(Stored entries)

********************

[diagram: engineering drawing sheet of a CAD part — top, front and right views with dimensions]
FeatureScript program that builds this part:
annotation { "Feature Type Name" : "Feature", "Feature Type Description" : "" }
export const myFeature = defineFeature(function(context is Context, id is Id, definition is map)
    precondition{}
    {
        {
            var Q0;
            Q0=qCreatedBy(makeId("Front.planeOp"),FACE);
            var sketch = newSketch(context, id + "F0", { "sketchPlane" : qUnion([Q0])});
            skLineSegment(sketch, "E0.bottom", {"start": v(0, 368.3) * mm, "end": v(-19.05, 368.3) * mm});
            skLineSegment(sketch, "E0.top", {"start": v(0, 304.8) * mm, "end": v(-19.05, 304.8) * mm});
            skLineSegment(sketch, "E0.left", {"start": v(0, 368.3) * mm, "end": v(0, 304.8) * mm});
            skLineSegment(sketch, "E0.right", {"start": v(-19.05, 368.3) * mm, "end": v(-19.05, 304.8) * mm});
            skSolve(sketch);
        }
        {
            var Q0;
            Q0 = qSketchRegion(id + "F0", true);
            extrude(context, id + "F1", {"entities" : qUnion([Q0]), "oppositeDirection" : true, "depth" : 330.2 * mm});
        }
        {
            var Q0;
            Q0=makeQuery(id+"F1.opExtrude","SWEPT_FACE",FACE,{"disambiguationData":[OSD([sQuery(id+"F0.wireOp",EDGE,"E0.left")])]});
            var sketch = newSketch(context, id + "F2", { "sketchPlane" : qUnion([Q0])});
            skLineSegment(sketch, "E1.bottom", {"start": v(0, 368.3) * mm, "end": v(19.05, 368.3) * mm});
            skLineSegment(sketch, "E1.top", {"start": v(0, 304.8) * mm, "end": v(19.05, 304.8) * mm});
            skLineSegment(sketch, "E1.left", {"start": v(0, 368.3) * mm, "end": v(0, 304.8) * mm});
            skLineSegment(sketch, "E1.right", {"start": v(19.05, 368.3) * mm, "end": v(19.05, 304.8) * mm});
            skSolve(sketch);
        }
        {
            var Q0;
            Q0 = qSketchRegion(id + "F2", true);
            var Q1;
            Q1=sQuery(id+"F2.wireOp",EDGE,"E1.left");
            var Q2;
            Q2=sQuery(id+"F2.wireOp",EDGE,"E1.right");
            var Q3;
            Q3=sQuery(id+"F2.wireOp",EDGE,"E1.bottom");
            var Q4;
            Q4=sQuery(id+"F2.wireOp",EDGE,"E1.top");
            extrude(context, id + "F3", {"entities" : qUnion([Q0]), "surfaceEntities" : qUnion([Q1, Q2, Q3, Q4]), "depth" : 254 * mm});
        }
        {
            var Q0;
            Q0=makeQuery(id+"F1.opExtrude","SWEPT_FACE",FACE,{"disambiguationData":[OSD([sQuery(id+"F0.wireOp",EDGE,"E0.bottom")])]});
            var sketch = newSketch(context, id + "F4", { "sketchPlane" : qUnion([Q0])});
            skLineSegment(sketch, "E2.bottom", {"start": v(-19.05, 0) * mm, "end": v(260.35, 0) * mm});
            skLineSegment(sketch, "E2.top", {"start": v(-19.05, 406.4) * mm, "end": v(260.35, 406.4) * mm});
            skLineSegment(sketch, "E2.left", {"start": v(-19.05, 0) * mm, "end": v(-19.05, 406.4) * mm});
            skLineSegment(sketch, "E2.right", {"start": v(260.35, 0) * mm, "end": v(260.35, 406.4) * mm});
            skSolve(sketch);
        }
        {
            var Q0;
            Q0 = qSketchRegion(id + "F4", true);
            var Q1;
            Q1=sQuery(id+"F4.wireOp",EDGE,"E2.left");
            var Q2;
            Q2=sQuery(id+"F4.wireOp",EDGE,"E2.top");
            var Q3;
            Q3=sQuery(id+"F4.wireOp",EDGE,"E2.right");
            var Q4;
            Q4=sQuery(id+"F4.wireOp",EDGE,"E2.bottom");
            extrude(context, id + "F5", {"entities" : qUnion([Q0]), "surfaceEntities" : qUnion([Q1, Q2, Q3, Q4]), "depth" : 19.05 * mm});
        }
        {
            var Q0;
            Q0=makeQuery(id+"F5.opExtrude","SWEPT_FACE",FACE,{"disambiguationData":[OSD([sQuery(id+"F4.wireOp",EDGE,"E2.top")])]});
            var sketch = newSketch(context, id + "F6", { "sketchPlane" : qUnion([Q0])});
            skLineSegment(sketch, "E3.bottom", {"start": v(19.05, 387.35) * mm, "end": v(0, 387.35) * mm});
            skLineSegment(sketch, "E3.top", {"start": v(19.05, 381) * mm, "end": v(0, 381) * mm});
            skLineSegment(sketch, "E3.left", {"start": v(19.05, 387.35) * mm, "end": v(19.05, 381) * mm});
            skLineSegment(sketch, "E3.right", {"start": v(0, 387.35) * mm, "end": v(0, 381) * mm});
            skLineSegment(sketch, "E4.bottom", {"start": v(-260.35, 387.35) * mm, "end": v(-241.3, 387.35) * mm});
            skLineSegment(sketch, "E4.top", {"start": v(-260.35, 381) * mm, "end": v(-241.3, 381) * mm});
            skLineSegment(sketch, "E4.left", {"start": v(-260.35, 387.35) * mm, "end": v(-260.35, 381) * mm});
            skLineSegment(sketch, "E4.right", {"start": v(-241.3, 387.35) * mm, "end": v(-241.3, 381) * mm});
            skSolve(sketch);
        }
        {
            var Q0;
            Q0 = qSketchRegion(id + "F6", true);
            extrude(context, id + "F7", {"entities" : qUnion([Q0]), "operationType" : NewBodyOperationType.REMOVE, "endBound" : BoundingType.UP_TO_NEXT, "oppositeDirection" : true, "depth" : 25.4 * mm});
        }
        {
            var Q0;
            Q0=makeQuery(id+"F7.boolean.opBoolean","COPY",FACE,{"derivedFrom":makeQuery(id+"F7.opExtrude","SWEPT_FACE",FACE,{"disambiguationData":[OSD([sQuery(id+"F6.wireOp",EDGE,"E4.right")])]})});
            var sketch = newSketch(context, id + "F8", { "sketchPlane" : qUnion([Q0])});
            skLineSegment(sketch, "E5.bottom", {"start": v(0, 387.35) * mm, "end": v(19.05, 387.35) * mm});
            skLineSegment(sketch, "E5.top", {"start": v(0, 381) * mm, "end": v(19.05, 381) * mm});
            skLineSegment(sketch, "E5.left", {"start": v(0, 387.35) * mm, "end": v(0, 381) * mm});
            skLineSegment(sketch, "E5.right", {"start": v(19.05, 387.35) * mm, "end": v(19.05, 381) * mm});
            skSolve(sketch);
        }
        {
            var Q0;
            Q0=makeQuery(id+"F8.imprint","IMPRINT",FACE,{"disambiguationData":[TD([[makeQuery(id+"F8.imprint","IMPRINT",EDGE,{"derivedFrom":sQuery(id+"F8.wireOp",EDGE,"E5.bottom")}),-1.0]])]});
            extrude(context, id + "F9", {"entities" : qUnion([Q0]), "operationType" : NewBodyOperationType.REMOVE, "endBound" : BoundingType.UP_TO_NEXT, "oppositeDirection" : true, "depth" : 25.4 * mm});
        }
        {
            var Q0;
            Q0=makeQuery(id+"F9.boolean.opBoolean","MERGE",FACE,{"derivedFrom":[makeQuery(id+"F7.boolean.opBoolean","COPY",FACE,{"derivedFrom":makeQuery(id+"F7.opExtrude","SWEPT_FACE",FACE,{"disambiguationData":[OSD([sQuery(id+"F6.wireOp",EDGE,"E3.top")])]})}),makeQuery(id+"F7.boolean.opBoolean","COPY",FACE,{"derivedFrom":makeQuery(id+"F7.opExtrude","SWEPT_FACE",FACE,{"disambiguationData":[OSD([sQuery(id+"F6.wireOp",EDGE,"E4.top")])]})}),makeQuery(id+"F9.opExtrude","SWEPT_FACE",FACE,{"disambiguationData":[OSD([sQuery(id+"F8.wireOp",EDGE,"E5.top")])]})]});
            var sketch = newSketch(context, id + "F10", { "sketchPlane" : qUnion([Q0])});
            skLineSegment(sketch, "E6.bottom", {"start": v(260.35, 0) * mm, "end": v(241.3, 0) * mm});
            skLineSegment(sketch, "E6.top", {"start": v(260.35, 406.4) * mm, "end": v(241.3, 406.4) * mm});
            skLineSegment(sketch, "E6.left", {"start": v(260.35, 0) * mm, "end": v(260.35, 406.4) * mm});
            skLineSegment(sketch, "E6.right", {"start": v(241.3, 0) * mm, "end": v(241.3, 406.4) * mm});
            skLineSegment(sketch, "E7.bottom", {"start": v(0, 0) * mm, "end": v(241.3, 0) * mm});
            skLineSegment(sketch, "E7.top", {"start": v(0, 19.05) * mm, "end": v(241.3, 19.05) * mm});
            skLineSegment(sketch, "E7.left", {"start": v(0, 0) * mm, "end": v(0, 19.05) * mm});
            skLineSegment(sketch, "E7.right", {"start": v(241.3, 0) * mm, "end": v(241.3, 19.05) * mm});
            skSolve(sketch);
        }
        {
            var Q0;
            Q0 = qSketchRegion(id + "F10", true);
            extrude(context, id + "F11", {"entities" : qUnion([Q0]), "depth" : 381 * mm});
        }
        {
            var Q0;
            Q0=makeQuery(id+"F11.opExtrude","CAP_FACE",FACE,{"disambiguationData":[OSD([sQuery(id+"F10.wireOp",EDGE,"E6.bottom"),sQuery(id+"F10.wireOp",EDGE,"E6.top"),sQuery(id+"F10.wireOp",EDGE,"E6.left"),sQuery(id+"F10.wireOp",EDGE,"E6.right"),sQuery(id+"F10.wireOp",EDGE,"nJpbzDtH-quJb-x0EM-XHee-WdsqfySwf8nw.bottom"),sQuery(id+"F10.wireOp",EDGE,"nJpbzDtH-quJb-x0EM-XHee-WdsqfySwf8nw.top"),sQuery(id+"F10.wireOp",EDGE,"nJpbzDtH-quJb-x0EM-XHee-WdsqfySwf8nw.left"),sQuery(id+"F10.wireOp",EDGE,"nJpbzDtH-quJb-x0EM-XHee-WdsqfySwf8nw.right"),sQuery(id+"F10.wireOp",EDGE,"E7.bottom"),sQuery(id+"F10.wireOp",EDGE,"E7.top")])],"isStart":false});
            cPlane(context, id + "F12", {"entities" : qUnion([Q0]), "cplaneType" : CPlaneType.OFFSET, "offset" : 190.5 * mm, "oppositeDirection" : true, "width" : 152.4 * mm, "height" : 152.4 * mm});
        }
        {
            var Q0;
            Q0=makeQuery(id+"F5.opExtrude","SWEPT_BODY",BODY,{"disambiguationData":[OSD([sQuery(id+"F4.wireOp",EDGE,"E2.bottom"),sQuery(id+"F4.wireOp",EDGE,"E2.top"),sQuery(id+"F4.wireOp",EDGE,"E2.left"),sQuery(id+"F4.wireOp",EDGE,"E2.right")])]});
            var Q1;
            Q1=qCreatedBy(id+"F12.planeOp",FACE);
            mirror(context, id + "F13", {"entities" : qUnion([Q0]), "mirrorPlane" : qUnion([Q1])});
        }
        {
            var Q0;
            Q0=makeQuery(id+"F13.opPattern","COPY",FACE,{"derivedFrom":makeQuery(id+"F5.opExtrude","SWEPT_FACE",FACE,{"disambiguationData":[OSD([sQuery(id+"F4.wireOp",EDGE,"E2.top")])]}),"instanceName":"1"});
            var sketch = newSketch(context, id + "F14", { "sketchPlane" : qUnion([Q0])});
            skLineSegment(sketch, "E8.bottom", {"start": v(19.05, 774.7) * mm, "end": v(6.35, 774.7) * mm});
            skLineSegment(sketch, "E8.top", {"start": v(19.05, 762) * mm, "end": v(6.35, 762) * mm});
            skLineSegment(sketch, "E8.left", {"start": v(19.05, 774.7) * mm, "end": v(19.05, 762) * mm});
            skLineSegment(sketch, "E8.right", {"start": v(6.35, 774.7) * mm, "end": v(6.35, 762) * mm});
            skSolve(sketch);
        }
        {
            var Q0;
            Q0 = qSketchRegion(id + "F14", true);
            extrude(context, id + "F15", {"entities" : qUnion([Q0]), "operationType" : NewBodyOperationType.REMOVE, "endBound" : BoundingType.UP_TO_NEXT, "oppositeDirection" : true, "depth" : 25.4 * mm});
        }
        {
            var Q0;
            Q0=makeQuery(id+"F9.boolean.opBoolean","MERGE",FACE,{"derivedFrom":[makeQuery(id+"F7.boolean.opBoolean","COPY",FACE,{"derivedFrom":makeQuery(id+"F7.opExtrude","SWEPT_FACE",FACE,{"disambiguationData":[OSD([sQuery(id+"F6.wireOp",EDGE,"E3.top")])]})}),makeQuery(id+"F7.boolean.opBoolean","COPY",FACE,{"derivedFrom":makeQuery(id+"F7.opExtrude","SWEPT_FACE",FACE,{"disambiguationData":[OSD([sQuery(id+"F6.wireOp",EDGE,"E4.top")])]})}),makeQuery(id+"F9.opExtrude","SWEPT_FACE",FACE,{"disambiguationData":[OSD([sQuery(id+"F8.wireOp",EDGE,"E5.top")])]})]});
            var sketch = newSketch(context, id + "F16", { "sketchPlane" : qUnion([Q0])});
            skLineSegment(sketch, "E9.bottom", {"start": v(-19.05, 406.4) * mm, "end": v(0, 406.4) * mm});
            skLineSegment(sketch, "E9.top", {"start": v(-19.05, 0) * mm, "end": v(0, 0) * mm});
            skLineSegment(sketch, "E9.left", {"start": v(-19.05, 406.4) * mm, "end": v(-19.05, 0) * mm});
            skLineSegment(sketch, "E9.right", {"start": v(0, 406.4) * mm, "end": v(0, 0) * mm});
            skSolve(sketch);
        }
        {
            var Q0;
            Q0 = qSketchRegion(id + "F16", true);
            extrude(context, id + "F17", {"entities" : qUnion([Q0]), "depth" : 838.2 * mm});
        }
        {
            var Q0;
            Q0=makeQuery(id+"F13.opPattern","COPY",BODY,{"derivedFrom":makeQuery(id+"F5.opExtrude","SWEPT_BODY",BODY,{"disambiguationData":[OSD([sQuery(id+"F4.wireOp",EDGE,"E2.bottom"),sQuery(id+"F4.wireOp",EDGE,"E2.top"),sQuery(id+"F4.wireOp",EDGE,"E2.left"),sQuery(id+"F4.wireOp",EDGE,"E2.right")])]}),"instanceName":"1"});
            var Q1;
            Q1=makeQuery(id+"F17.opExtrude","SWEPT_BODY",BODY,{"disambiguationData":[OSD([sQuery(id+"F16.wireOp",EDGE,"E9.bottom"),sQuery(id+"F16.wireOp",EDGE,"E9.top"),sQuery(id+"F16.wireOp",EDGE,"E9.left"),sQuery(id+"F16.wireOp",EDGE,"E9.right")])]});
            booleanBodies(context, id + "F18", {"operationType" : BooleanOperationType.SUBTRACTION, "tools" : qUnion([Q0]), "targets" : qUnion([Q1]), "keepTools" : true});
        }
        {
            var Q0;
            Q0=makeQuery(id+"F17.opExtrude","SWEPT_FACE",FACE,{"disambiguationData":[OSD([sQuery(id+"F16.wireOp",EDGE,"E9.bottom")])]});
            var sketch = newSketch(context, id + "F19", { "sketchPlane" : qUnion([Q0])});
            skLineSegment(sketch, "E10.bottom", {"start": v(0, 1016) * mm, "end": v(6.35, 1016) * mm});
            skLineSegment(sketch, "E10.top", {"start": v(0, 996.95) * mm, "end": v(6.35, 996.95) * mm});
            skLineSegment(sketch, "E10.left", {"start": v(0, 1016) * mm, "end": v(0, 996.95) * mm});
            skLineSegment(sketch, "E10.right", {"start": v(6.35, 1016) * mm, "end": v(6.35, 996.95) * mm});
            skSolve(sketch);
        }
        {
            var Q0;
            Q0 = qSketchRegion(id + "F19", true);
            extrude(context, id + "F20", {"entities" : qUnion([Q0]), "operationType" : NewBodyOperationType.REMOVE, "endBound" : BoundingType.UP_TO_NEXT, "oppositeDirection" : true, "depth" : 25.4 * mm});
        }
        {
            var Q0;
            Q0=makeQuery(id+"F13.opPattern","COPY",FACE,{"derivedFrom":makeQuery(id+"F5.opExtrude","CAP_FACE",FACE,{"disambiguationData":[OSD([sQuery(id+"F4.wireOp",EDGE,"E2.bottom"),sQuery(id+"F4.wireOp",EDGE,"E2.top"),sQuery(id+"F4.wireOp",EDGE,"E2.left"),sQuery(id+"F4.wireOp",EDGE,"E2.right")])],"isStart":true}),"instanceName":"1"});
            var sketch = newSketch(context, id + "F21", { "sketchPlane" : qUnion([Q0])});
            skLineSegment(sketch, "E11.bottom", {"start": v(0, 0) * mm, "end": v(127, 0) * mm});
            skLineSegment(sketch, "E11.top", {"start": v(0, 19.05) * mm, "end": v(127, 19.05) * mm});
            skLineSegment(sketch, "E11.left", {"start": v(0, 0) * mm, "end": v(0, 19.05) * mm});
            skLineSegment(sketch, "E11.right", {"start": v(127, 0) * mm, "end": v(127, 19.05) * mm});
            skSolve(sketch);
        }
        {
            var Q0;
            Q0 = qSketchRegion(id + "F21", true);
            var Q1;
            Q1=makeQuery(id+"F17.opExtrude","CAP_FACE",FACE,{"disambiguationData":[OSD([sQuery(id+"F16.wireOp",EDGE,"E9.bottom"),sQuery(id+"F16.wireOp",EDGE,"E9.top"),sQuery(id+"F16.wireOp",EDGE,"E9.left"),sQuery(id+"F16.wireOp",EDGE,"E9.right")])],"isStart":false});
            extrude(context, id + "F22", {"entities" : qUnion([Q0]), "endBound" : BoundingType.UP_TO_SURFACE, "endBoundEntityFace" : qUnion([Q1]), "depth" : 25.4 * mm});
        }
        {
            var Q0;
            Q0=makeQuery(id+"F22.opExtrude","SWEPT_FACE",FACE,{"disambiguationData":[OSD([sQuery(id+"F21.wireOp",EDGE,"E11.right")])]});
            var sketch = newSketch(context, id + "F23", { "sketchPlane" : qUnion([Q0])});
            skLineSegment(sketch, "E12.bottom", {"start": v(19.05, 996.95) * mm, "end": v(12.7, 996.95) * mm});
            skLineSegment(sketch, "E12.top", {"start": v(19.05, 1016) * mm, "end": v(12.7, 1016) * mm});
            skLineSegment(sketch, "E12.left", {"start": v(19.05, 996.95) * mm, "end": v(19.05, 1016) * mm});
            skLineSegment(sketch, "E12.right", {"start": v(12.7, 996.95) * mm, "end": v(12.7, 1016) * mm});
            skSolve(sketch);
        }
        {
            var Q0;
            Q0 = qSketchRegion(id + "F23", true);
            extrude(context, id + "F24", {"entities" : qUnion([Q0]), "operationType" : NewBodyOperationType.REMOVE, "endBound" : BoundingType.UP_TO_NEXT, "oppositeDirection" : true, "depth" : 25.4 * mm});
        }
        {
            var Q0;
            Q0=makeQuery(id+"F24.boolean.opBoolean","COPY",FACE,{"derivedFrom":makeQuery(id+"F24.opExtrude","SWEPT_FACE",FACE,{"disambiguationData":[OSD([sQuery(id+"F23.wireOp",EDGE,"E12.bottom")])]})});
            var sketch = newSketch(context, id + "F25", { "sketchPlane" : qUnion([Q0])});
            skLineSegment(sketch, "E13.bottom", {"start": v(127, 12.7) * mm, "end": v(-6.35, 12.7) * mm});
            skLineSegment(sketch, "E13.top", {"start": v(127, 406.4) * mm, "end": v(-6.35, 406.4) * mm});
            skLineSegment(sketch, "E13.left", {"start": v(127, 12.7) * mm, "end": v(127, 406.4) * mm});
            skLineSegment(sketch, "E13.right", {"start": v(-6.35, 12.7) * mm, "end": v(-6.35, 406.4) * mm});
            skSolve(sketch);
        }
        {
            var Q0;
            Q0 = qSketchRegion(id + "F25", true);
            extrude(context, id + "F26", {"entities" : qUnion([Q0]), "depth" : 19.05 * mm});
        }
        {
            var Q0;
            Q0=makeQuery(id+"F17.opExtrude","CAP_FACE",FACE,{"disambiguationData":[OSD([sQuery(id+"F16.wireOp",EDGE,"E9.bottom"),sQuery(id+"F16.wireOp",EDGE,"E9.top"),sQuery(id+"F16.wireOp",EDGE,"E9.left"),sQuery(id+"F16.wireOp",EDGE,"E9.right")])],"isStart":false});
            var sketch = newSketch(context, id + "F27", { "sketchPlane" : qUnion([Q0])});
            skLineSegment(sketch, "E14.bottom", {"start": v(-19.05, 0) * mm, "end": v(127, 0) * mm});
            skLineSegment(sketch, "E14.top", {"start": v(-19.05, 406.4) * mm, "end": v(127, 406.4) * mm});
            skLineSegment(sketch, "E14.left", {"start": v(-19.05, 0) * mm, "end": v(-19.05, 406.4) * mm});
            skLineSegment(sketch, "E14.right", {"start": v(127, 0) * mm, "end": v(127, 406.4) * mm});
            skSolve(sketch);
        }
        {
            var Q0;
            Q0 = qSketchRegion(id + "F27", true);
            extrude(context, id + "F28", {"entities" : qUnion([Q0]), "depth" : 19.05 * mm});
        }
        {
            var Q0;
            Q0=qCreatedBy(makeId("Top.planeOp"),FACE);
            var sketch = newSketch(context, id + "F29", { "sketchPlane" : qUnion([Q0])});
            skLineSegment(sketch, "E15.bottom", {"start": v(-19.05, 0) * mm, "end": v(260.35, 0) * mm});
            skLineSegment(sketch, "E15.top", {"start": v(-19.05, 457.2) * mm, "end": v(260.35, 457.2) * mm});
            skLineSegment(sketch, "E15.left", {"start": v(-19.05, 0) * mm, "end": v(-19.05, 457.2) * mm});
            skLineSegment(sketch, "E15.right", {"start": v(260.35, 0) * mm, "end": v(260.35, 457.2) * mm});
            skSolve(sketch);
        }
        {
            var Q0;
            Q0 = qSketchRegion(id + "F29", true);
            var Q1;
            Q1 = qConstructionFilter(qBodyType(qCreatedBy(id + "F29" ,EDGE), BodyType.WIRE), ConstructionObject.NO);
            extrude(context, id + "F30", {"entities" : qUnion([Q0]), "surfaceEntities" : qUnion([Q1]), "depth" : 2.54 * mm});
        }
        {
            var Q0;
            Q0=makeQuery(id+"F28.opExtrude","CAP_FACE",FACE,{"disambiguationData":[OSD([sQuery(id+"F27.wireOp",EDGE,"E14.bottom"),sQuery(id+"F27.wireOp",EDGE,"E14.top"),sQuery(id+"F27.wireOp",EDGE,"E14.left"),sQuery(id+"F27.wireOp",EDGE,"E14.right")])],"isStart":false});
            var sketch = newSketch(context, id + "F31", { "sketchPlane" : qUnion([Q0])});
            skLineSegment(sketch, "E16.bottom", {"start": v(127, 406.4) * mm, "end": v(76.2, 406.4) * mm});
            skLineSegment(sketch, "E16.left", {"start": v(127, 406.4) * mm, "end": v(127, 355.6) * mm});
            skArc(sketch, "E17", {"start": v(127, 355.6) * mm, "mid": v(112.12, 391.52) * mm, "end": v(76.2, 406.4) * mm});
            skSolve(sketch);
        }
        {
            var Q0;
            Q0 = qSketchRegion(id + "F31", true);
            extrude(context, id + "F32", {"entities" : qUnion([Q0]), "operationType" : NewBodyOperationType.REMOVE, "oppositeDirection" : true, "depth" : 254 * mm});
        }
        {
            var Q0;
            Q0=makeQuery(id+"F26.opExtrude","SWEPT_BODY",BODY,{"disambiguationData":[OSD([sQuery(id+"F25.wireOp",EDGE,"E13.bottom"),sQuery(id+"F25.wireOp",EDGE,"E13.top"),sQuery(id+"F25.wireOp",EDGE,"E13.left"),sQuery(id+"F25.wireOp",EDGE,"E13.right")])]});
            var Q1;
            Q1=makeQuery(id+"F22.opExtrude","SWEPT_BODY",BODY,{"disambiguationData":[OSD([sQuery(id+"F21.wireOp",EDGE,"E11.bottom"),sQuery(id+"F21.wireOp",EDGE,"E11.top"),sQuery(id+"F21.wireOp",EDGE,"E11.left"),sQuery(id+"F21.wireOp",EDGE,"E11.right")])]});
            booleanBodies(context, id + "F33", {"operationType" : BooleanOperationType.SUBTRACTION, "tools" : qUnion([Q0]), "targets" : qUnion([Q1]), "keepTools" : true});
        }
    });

********************

**Task prompt**
Reproduce the rows word for word, from their first line through the line containing "export const myFeature", including both of those lines.

**Exercise answer**
[diagram: engineering drawing sheet of a CAD part — top, front and right views with dimensions]
FeatureScript program that builds this part:
annotation { "Feature Type Name" : "Feature", "Feature Type Description" : "" }
export const myFeature = defineFeature(function(context is Context, id is Id, definition is map)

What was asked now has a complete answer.